**Task directions:** Apart from the images, repeat the data below exactly as written.

**Information supplied:**
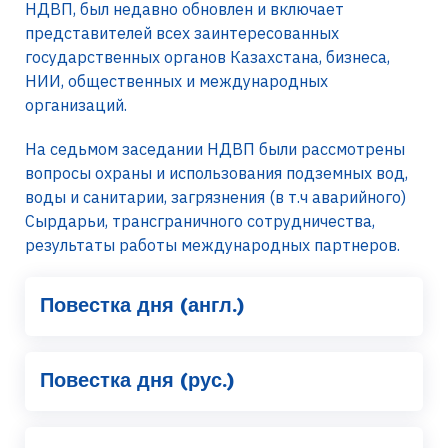
НДВП, был недавно обновлен и включает
представителей всех заинтересованных
государственных органов Казахстана, бизнеса,
НИИ, общественных и международных
организаций.
На седьмом заседании НДВП были рассмотрены
вопросы охраны и использования подземных вод,
воды и санитарии, загрязнения (в т.ч аварийного)
Сырдарьи, трансграничного сотрудничества,
результаты работы международных партнеров.
Повестка дня (англ.)
Повестка дня (рус.)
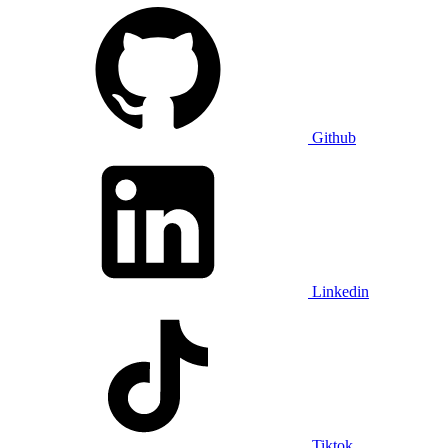
Github
Linkedin
Tiktok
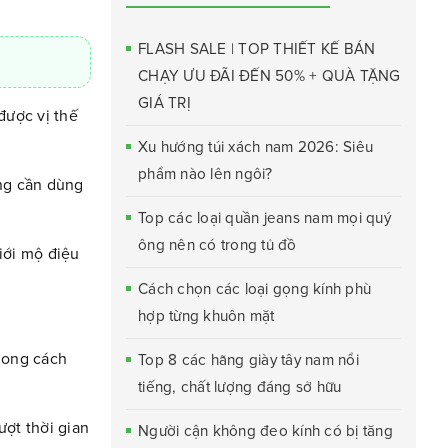
FLASH SALE | TOP THIẾT KẾ BÁN
CHẠY ƯU ĐÃI ĐẾN 50% + QUÀ TẶNG
GIÁ TRỊ
được vị thế
Xu hướng túi xách nam 2026: Siêu
phẩm nào lên ngôi?
ông cần dùng
Top các loại quần jeans nam mọi quý
ông nên có trong tủ đồ
iới mộ điệu
Cách chọn các loại gọng kính phù
hợp từng khuôn mặt
hong cách
Top 8 các hãng giày tây nam nổi
tiếng, chất lượng đáng sở hữu
ợt thời gian
Người cận không đeo kính có bị tăng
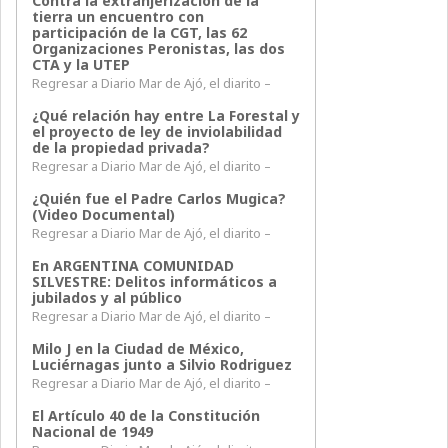
Contra la extranjerización de la
tierra un encuentro con
participación de la CGT, las 62
Organizaciones Peronistas, las dos
CTA y la UTEP
Regresar a Diario Mar de Ajó, el diarito –
¿Qué relación hay entre La Forestal y
el proyecto de ley de inviolabilidad
de la propiedad privada?
Regresar a Diario Mar de Ajó, el diarito –
¿Quién fue el Padre Carlos Mugica?
(Video Documental)
Regresar a Diario Mar de Ajó, el diarito –
En ARGENTINA COMUNIDAD
SILVESTRE: Delitos informáticos a
jubilados y al público
Regresar a Diario Mar de Ajó, el diarito –
Milo J en la Ciudad de México,
Luciérnagas junto a Silvio Rodriguez
Regresar a Diario Mar de Ajó, el diarito –
El Artículo 40 de la Constitución
Nacional de 1949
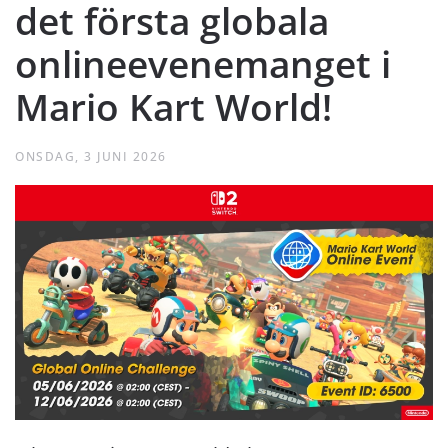
det första globala
onlineevenemanget i
Mario Kart World!
ONSDAG, 3 JUNI 2026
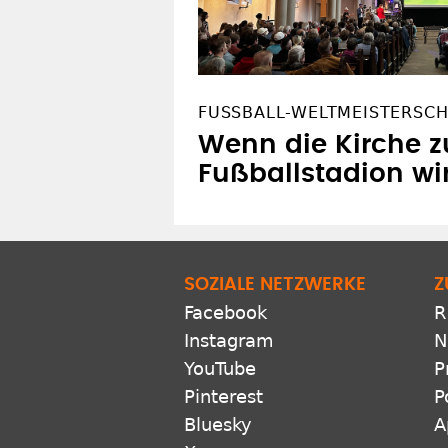
FUSSBALL-WELTMEISTERSCHA
Wenn die Kirche 
Fußballstadion wi
SOZIALE NETZWERKE
Z
Facebook
R
Instagram
N
YouTube
P
Pinterest
P
Bluesky
A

**Response area:**
НДВП, был недавно обновлен и включает
представителей всех заинтересованных
государственных органов Казахстана, бизнеса,
НИИ, общественных и международных
организаций.
На седьмом заседании НДВП были рассмотрены
вопросы охраны и использования подземных вод,
воды и санитарии, загрязнения (в т.ч аварийного)
Сырдарьи, трансграничного сотрудничества,
результаты работы международных партнеров.
Повестка дня (англ.)
Повестка дня (рус.)
Github
Linkedin
Tiktok
FLASH SALE | TOP THIẾT KẾ BÁN
CHẠY ƯU ĐÃI ĐẾN 50% + QUÀ TẶNG
GIÁ TRỊ
được vị thế
Xu hướng túi xách nam 2026: Siêu
phẩm nào lên ngôi?
ông cần dùng
Top các loại quần jeans nam mọi quý
ông nên có trong tủ đồ
iới mộ điệu
Cách chọn các loại gọng kính phù
hợp từng khuôn mặt
hong cách
Top 8 các hãng giày tây nam nổi
tiếng, chất lượng đáng sở hữu
ợt thời gian
Người cận không đeo kính có bị tăng
Contra la extranjerización de la
tierra un encuentro con
participación de la CGT, las 62
Organizaciones Peronistas, las dos
CTA y la UTEP
Regresar a Diario Mar de Ajó, el diarito –
¿Qué relación hay entre La Forestal y
el proyecto de ley de inviolabilidad
de la propiedad privada?
Regresar a Diario Mar de Ajó, el diarito –
¿Quién fue el Padre Carlos Mugica?
(Video Documental)
Regresar a Diario Mar de Ajó, el diarito –
En ARGENTINA COMUNIDAD
SILVESTRE: Delitos informáticos a
jubilados y al público
Regresar a Diario Mar de Ajó, el diarito –
Milo J en la Ciudad de México,
Luciérnagas junto a Silvio Rodriguez
Regresar a Diario Mar de Ajó, el diarito –
El Artículo 40 de la Constitución
Nacional de 1949
det första globala
onlineevenemanget i
Mario Kart World!
ONSDAG, 3 JUNI 2026
FUSSBALL-WELTMEISTERSCHA
Wenn die Kirche 
Fußballstadion wi
SOZIALE NETZWERKE
Z
Facebook
R
Instagram
N
YouTube
P
Pinterest
P
Bluesky
A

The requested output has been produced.